Eurogames are how Mary and I got into modern board games. My ambition, almost from the start, was to design medium-weight eurogames with broad appeal, and the only reason why I instead dedicated myself to designing weird wargames was that the wargames sold but the eurogames never did. You often hear from folks who say that once you start designing your own games, you never have time to play anyone else's, and while that's not entirely true, I can say that once the shift was made to designing and publishing wargames, I more-or-less stopped playing eurogames with any regularity.
Once in a blue moon, we'll get together with some friends and we'll play some games, and usually these will be eurogames. And they're usually enjoyable for all the reasons that we got into eurogames in the first place: they're not too long, they're not too mean, and they usually have some clever, novel mechanism at the center of the thing. As a designer I can appreciate clever, novel mechanisms. A good eurogame is like a well-calibrated machine, every part in perfect balance, every gear and lever necessary, nothing out of place, nothing that isn't needed, nothing that's missing (in a purely mechanical sense). And as a designer, as someone who constructs somewhat different machines but still with an eye toward elegance, I can appreciate the craftsmanship and the skill of a clean yet intricate system. Some of these things are wonders to behold.
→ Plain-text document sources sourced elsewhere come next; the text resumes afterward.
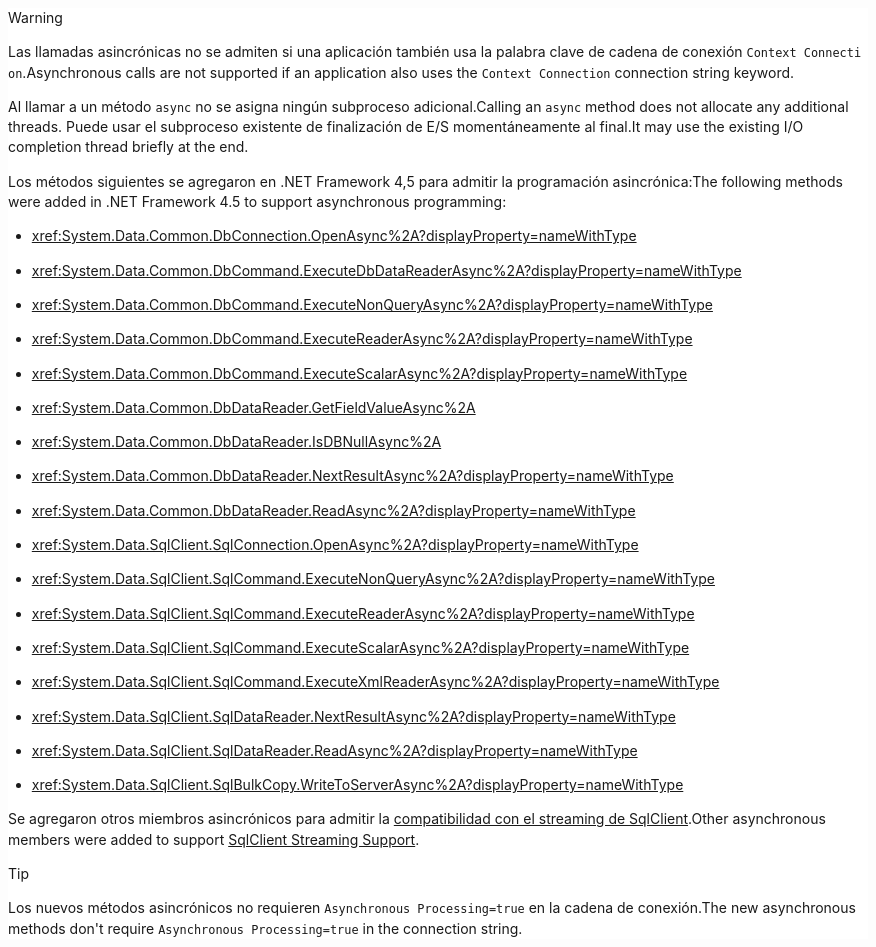 > [!WARNING]
> <span data-ttu-id="6a03c-124">Las llamadas asincrónicas no se admiten si una aplicación también usa la palabra clave de cadena de conexión `Context Connection`.</span><span class="sxs-lookup"><span data-stu-id="6a03c-124">Asynchronous calls are not supported if an application also uses the `Context Connection` connection string keyword.</span></span>

<span data-ttu-id="6a03c-125">Al llamar a un método `async` no se asigna ningún subproceso adicional.</span><span class="sxs-lookup"><span data-stu-id="6a03c-125">Calling an `async` method does not allocate any additional threads.</span></span> <span data-ttu-id="6a03c-126">Puede usar el subproceso existente de finalización de E/S momentáneamente al final.</span><span class="sxs-lookup"><span data-stu-id="6a03c-126">It may use the existing I/O completion thread briefly at the end.</span></span>

<span data-ttu-id="6a03c-127">Los métodos siguientes se agregaron en .NET Framework 4,5 para admitir la programación asincrónica:</span><span class="sxs-lookup"><span data-stu-id="6a03c-127">The following methods were added in .NET Framework 4.5 to support asynchronous programming:</span></span>

- <xref:System.Data.Common.DbConnection.OpenAsync%2A?displayProperty=nameWithType>

- <xref:System.Data.Common.DbCommand.ExecuteDbDataReaderAsync%2A?displayProperty=nameWithType>

- <xref:System.Data.Common.DbCommand.ExecuteNonQueryAsync%2A?displayProperty=nameWithType>

- <xref:System.Data.Common.DbCommand.ExecuteReaderAsync%2A?displayProperty=nameWithType>

- <xref:System.Data.Common.DbCommand.ExecuteScalarAsync%2A?displayProperty=nameWithType>

- <xref:System.Data.Common.DbDataReader.GetFieldValueAsync%2A>

- <xref:System.Data.Common.DbDataReader.IsDBNullAsync%2A>

- <xref:System.Data.Common.DbDataReader.NextResultAsync%2A?displayProperty=nameWithType>

- <xref:System.Data.Common.DbDataReader.ReadAsync%2A?displayProperty=nameWithType>

- <xref:System.Data.SqlClient.SqlConnection.OpenAsync%2A?displayProperty=nameWithType>

- <xref:System.Data.SqlClient.SqlCommand.ExecuteNonQueryAsync%2A?displayProperty=nameWithType>

- <xref:System.Data.SqlClient.SqlCommand.ExecuteReaderAsync%2A?displayProperty=nameWithType>

- <xref:System.Data.SqlClient.SqlCommand.ExecuteScalarAsync%2A?displayProperty=nameWithType>

- <xref:System.Data.SqlClient.SqlCommand.ExecuteXmlReaderAsync%2A?displayProperty=nameWithType>

- <xref:System.Data.SqlClient.SqlDataReader.NextResultAsync%2A?displayProperty=nameWithType>

- <xref:System.Data.SqlClient.SqlDataReader.ReadAsync%2A?displayProperty=nameWithType>

- <xref:System.Data.SqlClient.SqlBulkCopy.WriteToServerAsync%2A?displayProperty=nameWithType>

 <span data-ttu-id="6a03c-128">Se agregaron otros miembros asincrónicos para admitir la [compatibilidad con el streaming de SqlClient](sqlclient-streaming-support.md).</span><span class="sxs-lookup"><span data-stu-id="6a03c-128">Other asynchronous members were added to support [SqlClient Streaming Support](sqlclient-streaming-support.md).</span></span>

> [!TIP]
> <span data-ttu-id="6a03c-129">Los nuevos métodos asincrónicos no requieren `Asynchronous Processing=true` en la cadena de conexión.</span><span class="sxs-lookup"><span data-stu-id="6a03c-129">The new asynchronous methods don't require `Asynchronous Processing=true` in the connection string.</span></span>

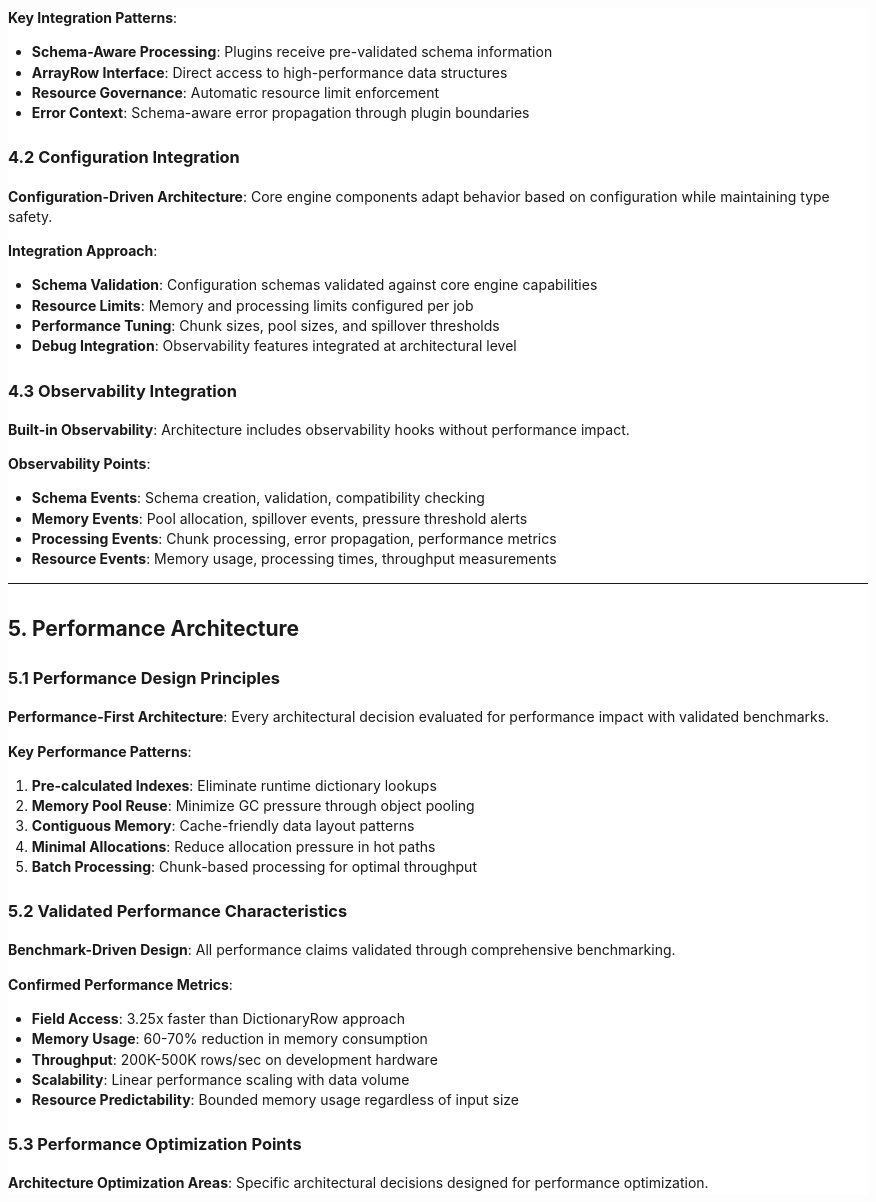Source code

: **Key Integration Patterns**:
- **Schema-Aware Processing**: Plugins receive pre-validated schema information
- **ArrayRow Interface**: Direct access to high-performance data structures
- **Resource Governance**: Automatic resource limit enforcement
- **Error Context**: Schema-aware error propagation through plugin boundaries

### 4.2 Configuration Integration
**Configuration-Driven Architecture**: Core engine components adapt behavior based on configuration while maintaining type safety.

**Integration Approach**:
- **Schema Validation**: Configuration schemas validated against core engine capabilities
- **Resource Limits**: Memory and processing limits configured per job
- **Performance Tuning**: Chunk sizes, pool sizes, and spillover thresholds
- **Debug Integration**: Observability features integrated at architectural level

### 4.3 Observability Integration
**Built-in Observability**: Architecture includes observability hooks without performance impact.

**Observability Points**:
- **Schema Events**: Schema creation, validation, compatibility checking
- **Memory Events**: Pool allocation, spillover events, pressure threshold alerts
- **Processing Events**: Chunk processing, error propagation, performance metrics
- **Resource Events**: Memory usage, processing times, throughput measurements

---

## 5. Performance Architecture

### 5.1 Performance Design Principles
**Performance-First Architecture**: Every architectural decision evaluated for performance impact with validated benchmarks.

**Key Performance Patterns**:
1. **Pre-calculated Indexes**: Eliminate runtime dictionary lookups
2. **Memory Pool Reuse**: Minimize GC pressure through object pooling
3. **Contiguous Memory**: Cache-friendly data layout patterns
4. **Minimal Allocations**: Reduce allocation pressure in hot paths
5. **Batch Processing**: Chunk-based processing for optimal throughput

### 5.2 Validated Performance Characteristics
**Benchmark-Driven Design**: All performance claims validated through comprehensive benchmarking.

**Confirmed Performance Metrics**:
- **Field Access**: 3.25x faster than DictionaryRow approach
- **Memory Usage**: 60-70% reduction in memory consumption
- **Throughput**: 200K-500K rows/sec on development hardware
- **Scalability**: Linear performance scaling with data volume
- **Resource Predictability**: Bounded memory usage regardless of input size

### 5.3 Performance Optimization Points
**Architecture Optimization Areas**: Specific architectural decisions designed for performance optimization.
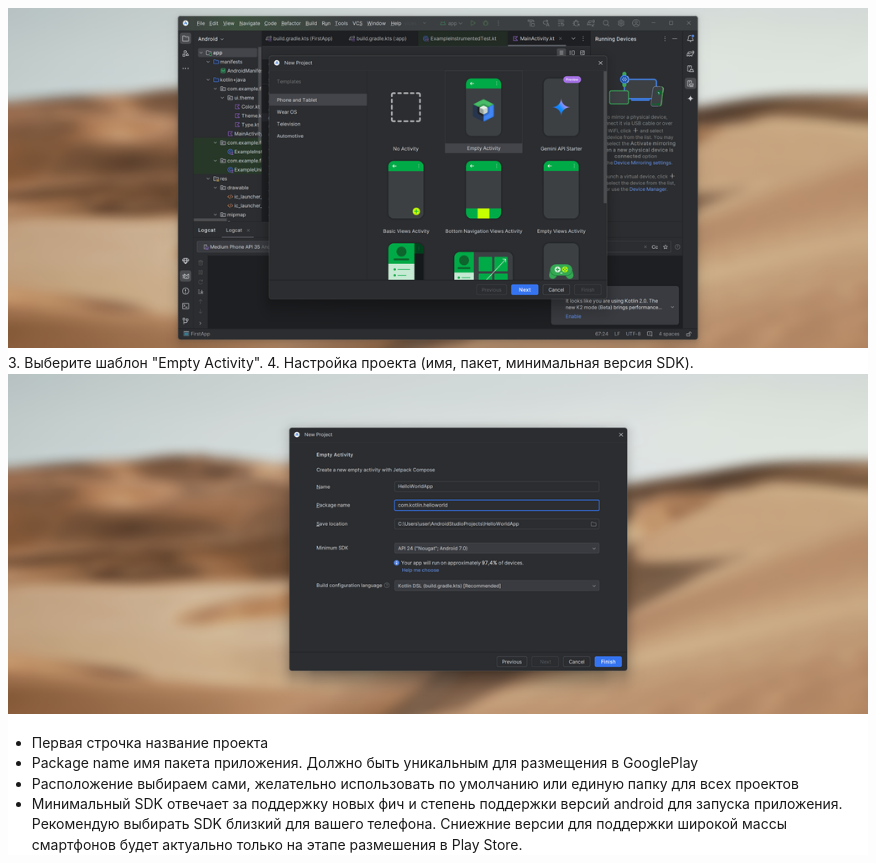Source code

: ![Новый проект](image-1.png)
3. Выберите шаблон "Empty Activity".
4. Настройка проекта (имя, пакет, минимальная версия SDK).
![Настройка проекта](image-5.png)
* Первая строчка название проекта
* Package name  имя пакета приложения. Должно быть уникальным для размещения в GooglePlay
* Расположение выбираем сами, желательно использовать по умолчанию или единую папку для всех проектов
* Минимальный SDK отвечает за поддержку новых фич и степень поддержки версий android для запуска приложения. Рекомендую выбирать SDK близкий для вашего телефона. Сниежние версии для поддержки широкой массы смартфонов будет актуально только на этапе размешения в Play Store.
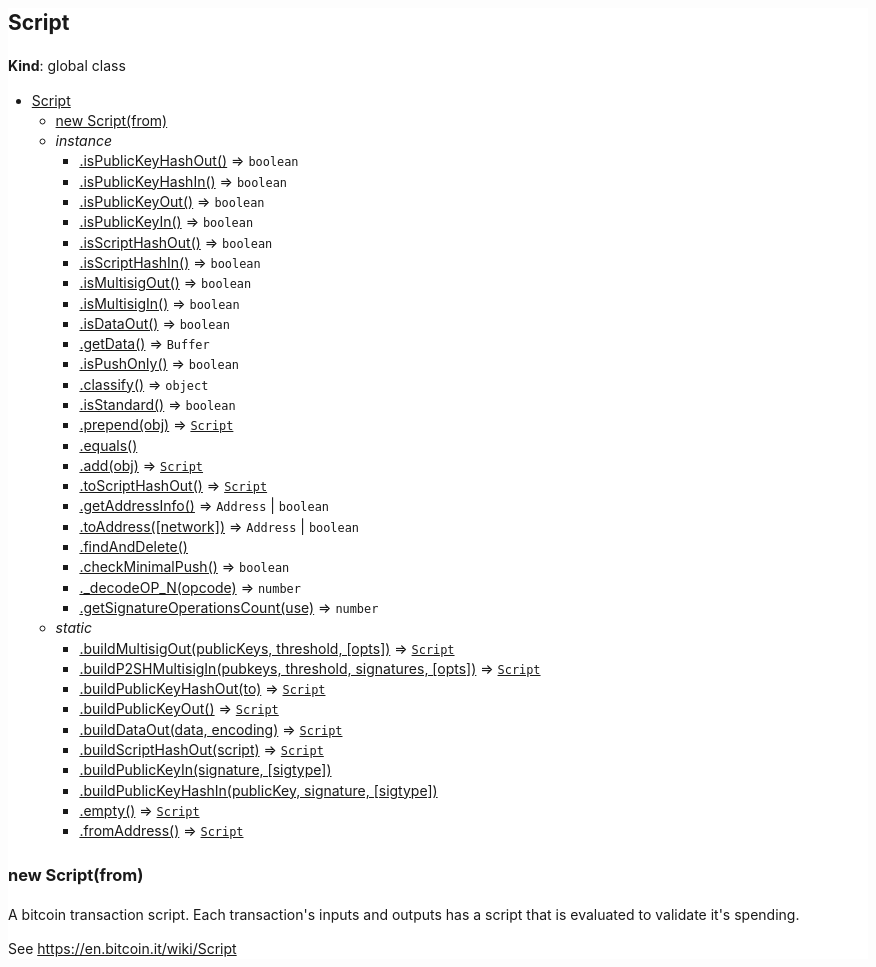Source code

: <a name="Script"></a>
## Script
**Kind**: global class  

* [Script](#Script)
  * [new Script(from)](#new_Script_new)
  * _instance_
    * [.isPublicKeyHashOut()](#Script+isPublicKeyHashOut) ⇒ <code>boolean</code>
    * [.isPublicKeyHashIn()](#Script+isPublicKeyHashIn) ⇒ <code>boolean</code>
    * [.isPublicKeyOut()](#Script+isPublicKeyOut) ⇒ <code>boolean</code>
    * [.isPublicKeyIn()](#Script+isPublicKeyIn) ⇒ <code>boolean</code>
    * [.isScriptHashOut()](#Script+isScriptHashOut) ⇒ <code>boolean</code>
    * [.isScriptHashIn()](#Script+isScriptHashIn) ⇒ <code>boolean</code>
    * [.isMultisigOut()](#Script+isMultisigOut) ⇒ <code>boolean</code>
    * [.isMultisigIn()](#Script+isMultisigIn) ⇒ <code>boolean</code>
    * [.isDataOut()](#Script+isDataOut) ⇒ <code>boolean</code>
    * [.getData()](#Script+getData) ⇒ <code>Buffer</code>
    * [.isPushOnly()](#Script+isPushOnly) ⇒ <code>boolean</code>
    * [.classify()](#Script+classify) ⇒ <code>object</code>
    * [.isStandard()](#Script+isStandard) ⇒ <code>boolean</code>
    * [.prepend(obj)](#Script+prepend) ⇒ <code>[Script](#Script)</code>
    * [.equals()](#Script+equals)
    * [.add(obj)](#Script+add) ⇒ <code>[Script](#Script)</code>
    * [.toScriptHashOut()](#Script+toScriptHashOut) ⇒ <code>[Script](#Script)</code>
    * [.getAddressInfo()](#Script+getAddressInfo) ⇒ <code>Address</code> &#124; <code>boolean</code>
    * [.toAddress([network])](#Script+toAddress) ⇒ <code>Address</code> &#124; <code>boolean</code>
    * [.findAndDelete()](#Script+findAndDelete)
    * [.checkMinimalPush()](#Script+checkMinimalPush) ⇒ <code>boolean</code>
    * [._decodeOP_N(opcode)](#Script+_decodeOP_N) ⇒ <code>number</code>
    * [.getSignatureOperationsCount(use)](#Script+getSignatureOperationsCount) ⇒ <code>number</code>
  * _static_
    * [.buildMultisigOut(publicKeys, threshold, [opts])](#Script.buildMultisigOut) ⇒ <code>[Script](#Script)</code>
    * [.buildP2SHMultisigIn(pubkeys, threshold, signatures, [opts])](#Script.buildP2SHMultisigIn) ⇒ <code>[Script](#Script)</code>
    * [.buildPublicKeyHashOut(to)](#Script.buildPublicKeyHashOut) ⇒ <code>[Script](#Script)</code>
    * [.buildPublicKeyOut()](#Script.buildPublicKeyOut) ⇒ <code>[Script](#Script)</code>
    * [.buildDataOut(data, encoding)](#Script.buildDataOut) ⇒ <code>[Script](#Script)</code>
    * [.buildScriptHashOut(script)](#Script.buildScriptHashOut) ⇒ <code>[Script](#Script)</code>
    * [.buildPublicKeyIn(signature, [sigtype])](#Script.buildPublicKeyIn)
    * [.buildPublicKeyHashIn(publicKey, signature, [sigtype])](#Script.buildPublicKeyHashIn)
    * [.empty()](#Script.empty) ⇒ <code>[Script](#Script)</code>
    * [.fromAddress()](#Script.fromAddress) ⇒ <code>[Script](#Script)</code>

<a name="new_Script_new"></a>
### new Script(from)
A bitcoin transaction script. Each transaction's inputs and outputs
has a script that is evaluated to validate it's spending.

See https://en.bitcoin.it/wiki/Script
Another thing that interests me about eurogames is that I hate them. That, of course, is a paraphrase of and a nod to the rock critic Robert Christgau's famous 1972 piece, "Trying to Understand the Eagles", which starts with a couple of paragraphs praising their "chemistry", "raw talent", and their "basic commitment to rock and roll," then takes a hard turn in its third graf:
"Another thing that interests me about the Eagles is that I hate them. 'Hate' is the kind of up-tight word that automatically excludes one from polite posthippie circles, a good reason to use it, but it is also meant to convey an anguish that is very intense, yet difficult to pinpoint. Do I hate music that has been giving me pleasure all weekend, made by four human beings I've never met? Yeah, I think so. Listening to the Eagles has left me feeling alienated from things I used to love."
I still play light and medium-weight eurogames with our euro-y friends, I still admire them, I still learn from them. They're fun in the moment, but there's nothing that lingers after, nothing that pulls me back to the table anymore. Playing eurogames used to be like eating chicken with a lemon caper sauce, a culinary delight, and now it feels a little like eating frozen pizza: it's fine, nothing explosive, nothing revelatory, just simply and aggressively okay.
"But Tom," some of you might say, "don't you guys publish a few eurogames? Isn't that what An Infamous Traffic is, isn't Dynasty a eurogame, isn't For-Ex? How can you say you hate eurogames if you publish them, you doofus?"
I mean, I guess, in that those games resemble eurogames more than they resemble wargames, but that’s a little like calling Chicago deep dish an example of Italian cuisine. Categories are useful, but only to a point, which is why I've never gotten the fuss over whether or not this game or that one is "really" a wargame. Games aren't meant to be put into discrete buckets, they're meant to be played, and terms like eurogame, wargame, train game, and weird game are only useful insomuch as they allow us to reference commonalities the games share. When someone calls Supply Lines a "logistics game", they're not saying that it isn't a wargame, but are saying something about its emphasis on planning and supply. Someone could likewise call The Campaign for North Africa a logistics game, but that doesn't mean that it and Supply Lines have anything in common.
So, sure, you can point to some of our games and call them eurogames, but at the same time, they're not the sort of games that I'm talking about. When I leave the table after playing one of those, I'm absolutely jazzed and over the moon. The player dynamics are exciting and interesting. We've together had an experience, created a narrative. The mechanisms exist to provide that experience and create that narrative, to embody the theme and the thesis.
Whereas with eurogames, it often feels like the mechanisms are there for their own sake, divorced from all other considerations. There was a time when that alone was enough, but as I get older, and as I move deeper into wargames, eurogames can't help but feel pretty but hollow. Even the heavier eurogames are leaving me dissatisfied: they become increasingly more ornate, more complicated, and yes even more beautiful. I enjoy playing them, and yet there's less and less there that I find legitimately compelling.
Do I hate new eurogames? Yeah, I think so. Playing them has left me feeling alienated from things I used to love.